Lanjutkan catatan harian tentang nasihat Guru Han berikut, mulai setelah kalimat terakhir yang tertera.

### Petikan Teks
==========
Minggu, 28 Juni 2015

TAKUT-BERANI


" Berhati-hatilah terhadap orang yang menyatakan dirinya sebagai penakut. Sebab, sesungguhnya ia hanya menyembunyikan keberaniannya. Sebaliknya, jangan terlalu percaya pada orang yang selalu mengumbar keberaniannya. Karena, pada galibnya orang itu menutupi ketakutannya." Demikian Guru Han bernasehat, kala menonton bersama sahaya, atas suatu tayangan berita di televisi yang menyajikan keberanian sekelompok orang atas warga lainnya, hanya karena berbeda pandangan dalam memperebutkan perhatian Tuhan. Dan, di saat yang sama, warga yang teraniaya tak bisa berbuat banyak atas kekerasan itu.

Sabtu, 27 Juni 2015

REMEH


Selagi jalan santai, menghirup udara subuh, kebeningan embun masih berkilau. Di perbatasan subuh dan pagi, secara samar sahaya menemukan uang receh lima ratus rupiah. Sahaya mengabaikannya, toh uang sebesar itu tak banyak lagi gunanya, bahkan peminta-minta pun jika diberi, juga ogah menerimanya. Dan, anak sekolahan pun tak bisa berbuat banyak menghadapi jajanan yang tak terjangkau. Guru Han agak risau dengan sikap ogah-ogahan ini, tutur pun meluncur deras: " Penyakit utama saat ini, salah satunya, selalu menganggap remeh yang kecil, termasuk barang dan perbuatan kecil. Selalu saja barang dan perbuatan dilihat dari kuantitasnya. Padahal, biar dikau punya uang sejumlah satu milyar, tapi kurang lima ratus rupiah, tetaplah tidak cukup semilyar. Pun tidak sedikit perbuatan kecil diremehkan, padahal berjebah peristiwa besar terjadi, baik yang benar maupun salah, awalnya dipantik dari hal kecil yang diremehkan."
==========
### Informasi yang Diberikan
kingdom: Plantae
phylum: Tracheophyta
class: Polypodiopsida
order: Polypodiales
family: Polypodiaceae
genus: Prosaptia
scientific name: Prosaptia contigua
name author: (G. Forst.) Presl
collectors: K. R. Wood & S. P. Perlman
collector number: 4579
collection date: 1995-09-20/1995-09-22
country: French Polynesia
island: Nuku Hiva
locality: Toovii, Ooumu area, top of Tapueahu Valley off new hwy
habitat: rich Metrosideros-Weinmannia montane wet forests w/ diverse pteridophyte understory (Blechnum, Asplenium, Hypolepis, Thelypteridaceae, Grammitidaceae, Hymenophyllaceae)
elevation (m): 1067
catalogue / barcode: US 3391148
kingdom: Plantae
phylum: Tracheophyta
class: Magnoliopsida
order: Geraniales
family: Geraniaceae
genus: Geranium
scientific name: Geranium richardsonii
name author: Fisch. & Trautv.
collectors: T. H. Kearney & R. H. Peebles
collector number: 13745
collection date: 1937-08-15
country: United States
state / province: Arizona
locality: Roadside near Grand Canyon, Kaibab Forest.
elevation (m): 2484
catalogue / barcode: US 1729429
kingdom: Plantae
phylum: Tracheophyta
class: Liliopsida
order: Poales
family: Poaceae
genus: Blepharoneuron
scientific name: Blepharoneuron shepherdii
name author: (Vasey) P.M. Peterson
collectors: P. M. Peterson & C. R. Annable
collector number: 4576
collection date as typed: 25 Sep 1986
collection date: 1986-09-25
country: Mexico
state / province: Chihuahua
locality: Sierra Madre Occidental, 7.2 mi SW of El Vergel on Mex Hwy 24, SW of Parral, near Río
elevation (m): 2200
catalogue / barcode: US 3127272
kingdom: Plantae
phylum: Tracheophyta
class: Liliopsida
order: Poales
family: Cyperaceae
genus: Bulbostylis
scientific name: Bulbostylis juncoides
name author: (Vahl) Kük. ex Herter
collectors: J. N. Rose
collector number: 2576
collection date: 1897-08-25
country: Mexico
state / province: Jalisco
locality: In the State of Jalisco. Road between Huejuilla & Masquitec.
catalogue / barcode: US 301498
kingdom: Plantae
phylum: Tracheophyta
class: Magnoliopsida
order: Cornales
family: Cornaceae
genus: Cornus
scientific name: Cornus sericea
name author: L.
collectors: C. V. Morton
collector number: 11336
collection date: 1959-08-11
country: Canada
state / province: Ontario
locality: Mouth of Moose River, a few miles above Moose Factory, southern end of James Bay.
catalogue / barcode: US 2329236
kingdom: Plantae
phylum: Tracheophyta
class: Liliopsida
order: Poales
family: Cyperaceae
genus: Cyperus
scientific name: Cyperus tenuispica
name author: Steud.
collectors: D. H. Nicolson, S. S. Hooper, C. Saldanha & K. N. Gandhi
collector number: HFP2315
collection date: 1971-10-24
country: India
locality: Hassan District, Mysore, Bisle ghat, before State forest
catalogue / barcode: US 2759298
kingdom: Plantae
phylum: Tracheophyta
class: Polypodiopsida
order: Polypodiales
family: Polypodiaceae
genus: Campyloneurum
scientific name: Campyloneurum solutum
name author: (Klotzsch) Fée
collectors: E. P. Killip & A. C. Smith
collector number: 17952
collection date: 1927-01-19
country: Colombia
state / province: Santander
==========
### Jawaban Latihan
Kamis, 25 Juni 2015

PETASAN


Ceramah tarwih sementara berlangsung, sang Ustads lagi berapi-api membakar semangat jamaah untuk berburu pahala di bulan suci ini. Tiba-tiba, ada suara ledakan, rupanya segerombolan anak yang masih semenjana usianya memborbardir halaman mesjid dengan suara petasan yang memekakkan telinga menggetarkan jantung. Sahaya melihat penceramah agak kaget dan nyaris lupa apa lanjutan ujarnya. Guru Han yang ikut mendengarkan nasehat janji pahala pun berbisik: “ Anggaplah anak-anak yang meledakkan petasan itu, menguji nyali kita yang berada di mesjid untuk terbiasa mendengar suara letusan. Soalnya, di bagian bumi yang lain, saban waktu sering terjadi ledakan bom di dalam mesjid, atau bagaimana suara-suara senjata yang bertalu-talu di negeri-negeri muslim yang lagi tidak stabil negaranya. Dan, tidaklah perlu mengutuk anak-anak itu sebagai anak kurang ajar, sebab mereka mengolah kegembiraannya dengan cara kekanakan bersama bulan Ramadhan. Yang perlu diprihatinkan adalah, orang dewasa yang masih kurang ajarnya, sebab tetap menyediakan petasan.”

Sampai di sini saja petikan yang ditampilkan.